Até aqui chegarás, e não além, aqui cessa a arrogância de tuas ondas?
Neste domingo temos a alegria de celebrar o Mistério Pascal do Senhor, onde encontramos a fonte e o cume da fé cristã. Por Cristo, com Cristo e em Cristo renovamos o compromisso batismal de viver no Espírito, aguardando ansiosamente a vinda definitiva do Reino que neste momento se esconde no coração do Pai.
Portanto, se alguém está em Cristo, é uma nova criatura.
O mundo velho desapareceu. Tudo agora é novo.
Cf. 2Cor5,14-17
Neste tempo do Espírito nos encontramos na Barca da Igreja, que navega enfrentando as ondas revoltas, os banzeiros que desejam, mas não conseguem, afundar aquela que foi colocada em alto mar pelo seu Fundador.
O que tem de especial nesta barca? Seres humanos frágeis e limitados que aceitaram a vocação de viverem em Cristo através da Graça do Espírito que suscita e capacita. Estes homens e mulheres sacramentados pelo amor de Deus vivenciam a novidade inaugurada pelo Mistério Pascal de Jesus de Nazaré, portam em si o desejo constante de uma vida nova em Cristo.
Limitados e fragilizados, mas antes de tudo, amados!
Os grandes ventos que sopram chamam-se limitaçõese as grandes ondas fragilidades. Sendo assim, sabemos que as tempestades fazem parte da vida e não podemos dela fugir.
Jesus convida ao cair da tarde para atravessar,
ou seja, alcançar a outra margem.
O sim do discípulo comporta a ousadia de assumir os riscos da viagem.
Cf. Mc4,35-41
Quem é chamado à travessia? Seres humanos portadores de limitações e fragilidades, porém, que reconhecem na voz Daquele que chama o timbre do amor. Somente na loucura do amor se explica a Missão da Travessia.
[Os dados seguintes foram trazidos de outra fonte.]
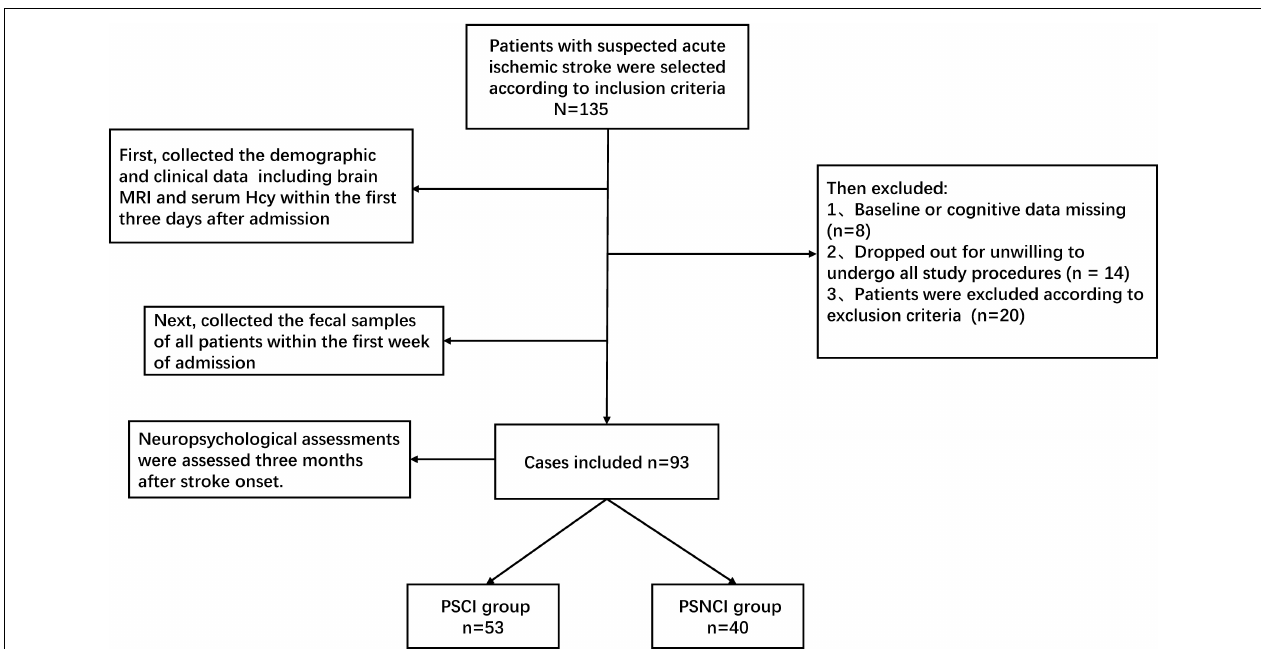
FIGURE 1 | Flowchart of patients included in this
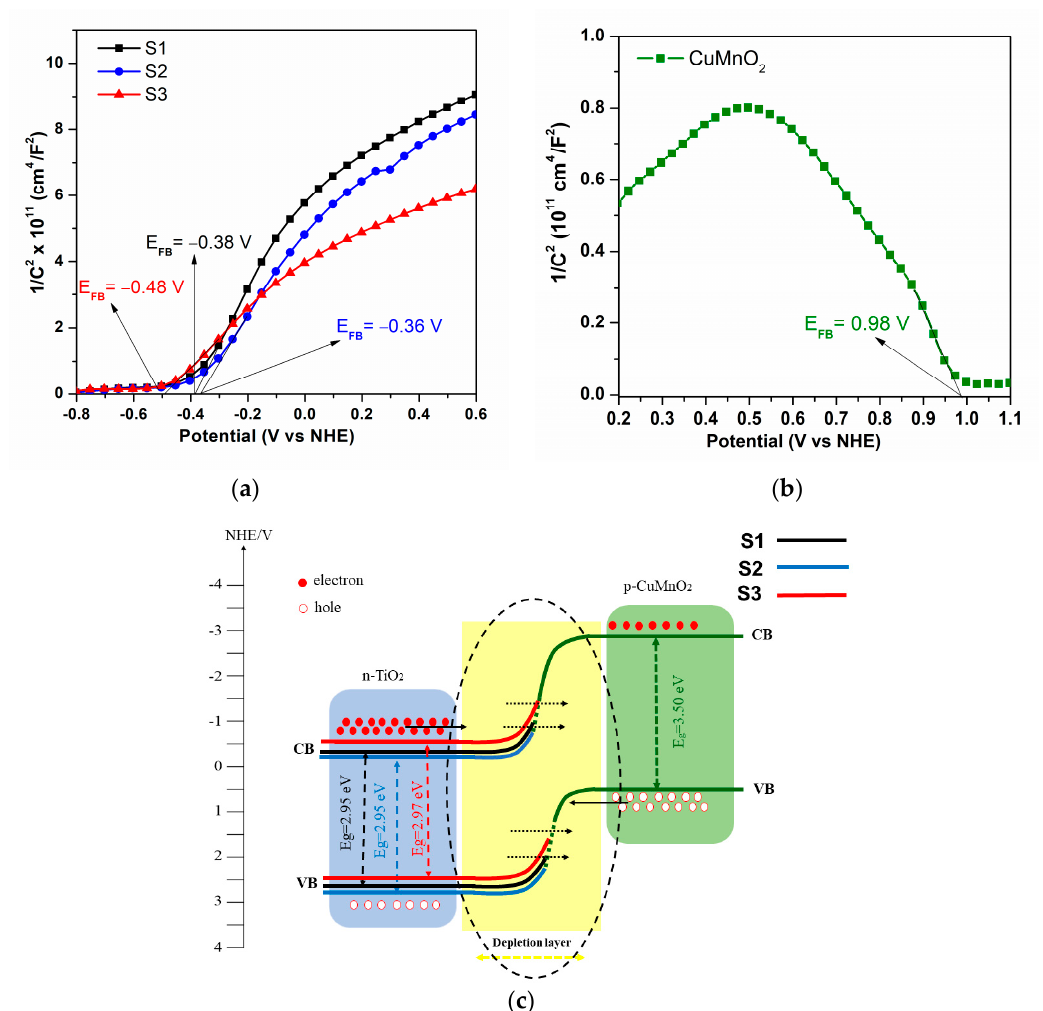
Figure 7. Mott-Schottky analysis of ( a ) Ti-TiO 2 layers and ( b ) CuMnO 2 film; ( c ) diagram for corresponding conduction and valence band edges.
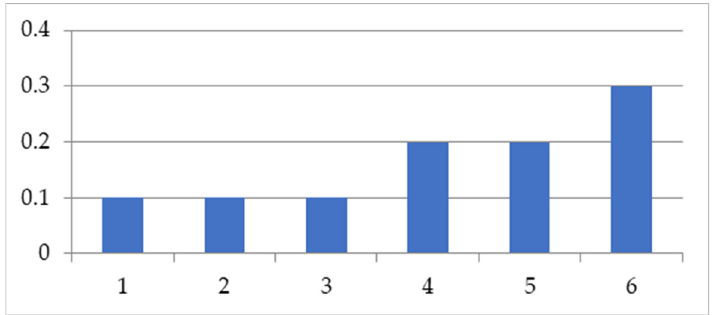
Figure 5. The histogram of PMF discrete nonuniform distribution. Data source: Cross Validated [48].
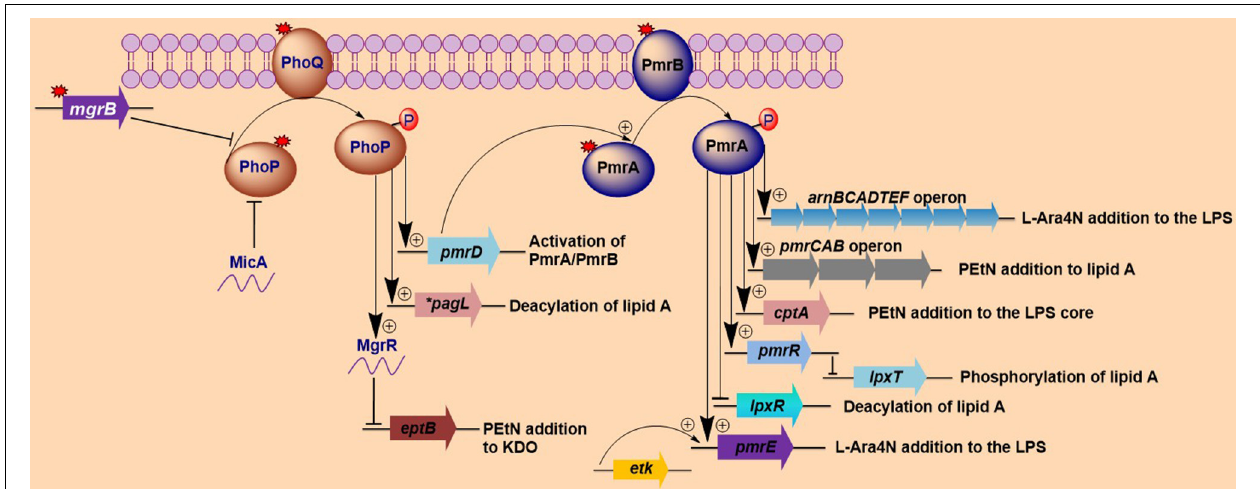
FIGURE 1 | Activation of lipopolysaccharide-modifying genes involved in polymyxin resistance in Gram-negative bacteria. Both MgrB and MicA (in Escherichia coli ) exert negative feedback on the phoP/phoQ regulatory system, while mutations (denoted by red-colored star symbols) in mgrB or phoP/phoQ typically lead to the constitutive induction of the phoP/phoQ two-component system. The activation of this two-component system ( phoP/phoQ ) activates pagL (which deacylates lipid A in Salmonella ) and pmrD (which in turn activates pmrA ) and represses eptB via the activation of MgrR, with the resultant lipopolysaccharide (LPS) modifications all participating in the mediation of polymyxin resistance. Additionally, the phoP/phoQ regulatory system can directly activates the arnBCADTEF operon in some bacteria such as Klebsiella pneumoniae . The repression of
O que escolher: A segurança da minha margem? A novidade da outra margem?
Na travessia o desejo do novo é abalado pela possibilidade do naufrágio. As tempestades geram crises de “desconfiança” – estamos perecendo e não te importas. Esta desconfiança nada mais é que o medo e saudade da “terra firme” da segurança e do conhecido. Portanto, arriscar-se pelo desconhecido que está na outra margem exige antes de tudo uma atitude de fé na esperança que não decepciona.
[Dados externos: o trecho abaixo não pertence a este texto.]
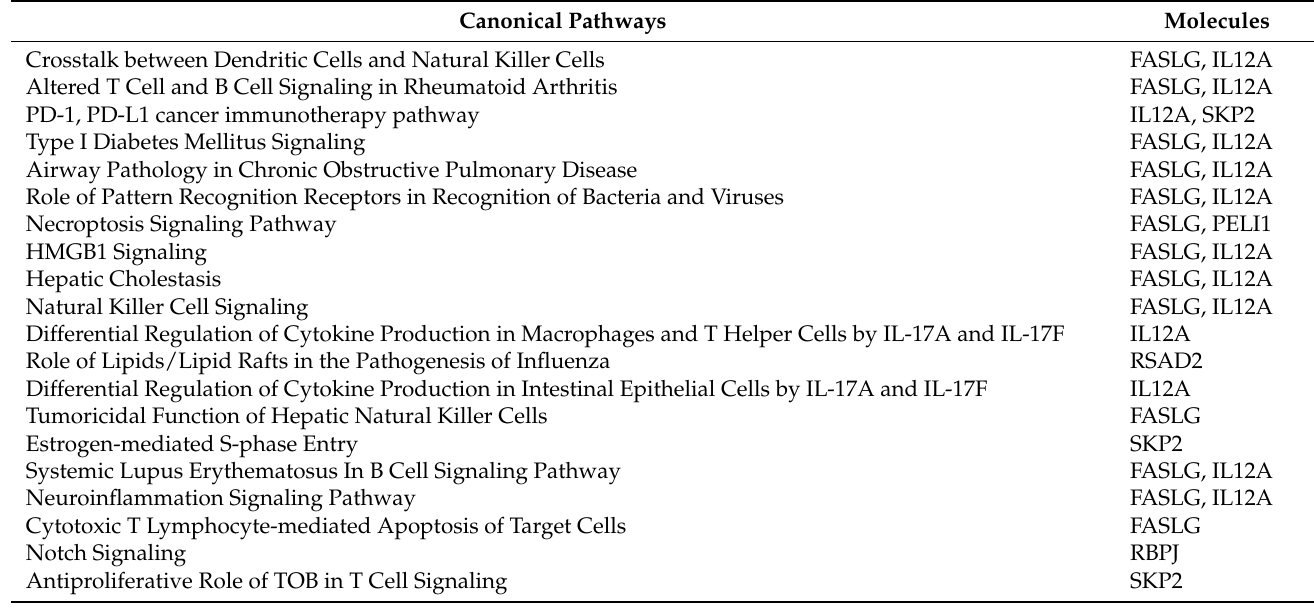
Table 4. Canonical pathways associated with top 20 hsa-miR-21-5p target genes. Canonical pathways identified via Ingenuity Pathway Analysis for the top 20 gene targets of hsa-miR-21-5p are reported. Canonical Pathways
Eis a tempestade, enquanto isso… Deus dorme
Esta é a lamentação tradicional dos vocacionados à Barca da Igreja. Processos de humanização estagnados, traumas alimentados, busca por culpados, ausência de perdão, vitimização, crises de relações e vazio existencial são os sintomas de uma doença espiritual que gera a desconfiança do Amor de Deus.
O Livro de Jó nos ensina que nem sempre é fácil fazer a leitura da presença de Deus
no mundo do sofrimento e das limitações humanas.
Cf. Jó38,1.8-11
Voltando na história do “Deus que dorme” podemos fazer duas abordagens:
- Os sintomas acima apresentados quando são sublimados, ou seja, colocados como centro da vida, anulam parcialmente os efeitos da graça de Deus em nossa vida, pois eles geram “crises de confiança”. Quando chego a conclusão que Deus dorme e não se preocupa com as “minhas tempestades” é por que estou cego. Neste ponto, a Cruz de Cristo não me fala mais nada e a Eucaristia se torna um muro de lamentações.
- Outra imagem, contrariamente diferente da primeira, expressa que “Deus dorme” pois quem ama, quem se cuida, que não eterniza crises afetivas… dorme bem. Nada melhor que uma boa noite de sono. Deus dorme durante a tempestade porque na maioria das vezes em nossos infantilismos espirituais fazemos “tempestades em copo d’água” e aqui vale o ditado popular: “quem pariu Mateus que o embale”.
O Reino está na outra margem
A Igreja vive momentos difíceis. Passamos pelas turbulências da perseguição religiosa em vários países do mundo, vivemos a crise moral que nos coloca como réus diante dos tribunais e sobretudo, as crises da humanidade que são as crises da igreja enquanto vocacionada a maternidade: 800 milhões de pessoas que vivem o drama da fome, 60 milhões de refugiados, guerras e como nos lembra o Papa Francisco na Laudato si, o drama do planeta.
Uma questão: Estas crises me tiram o sono? Em que lugar me encontro para superá-las? Se a respostas as estas perguntas são frustrantes é sinal que estou distante da Missão do Redentor e assim, me rendo aos grupos eufóricos do fundamentalismo religioso que arrebanham milhões de católicos na margem da segurança e deixa a Barca da Igreja em Travessia, em Saída, com alguns “gatos pingados”.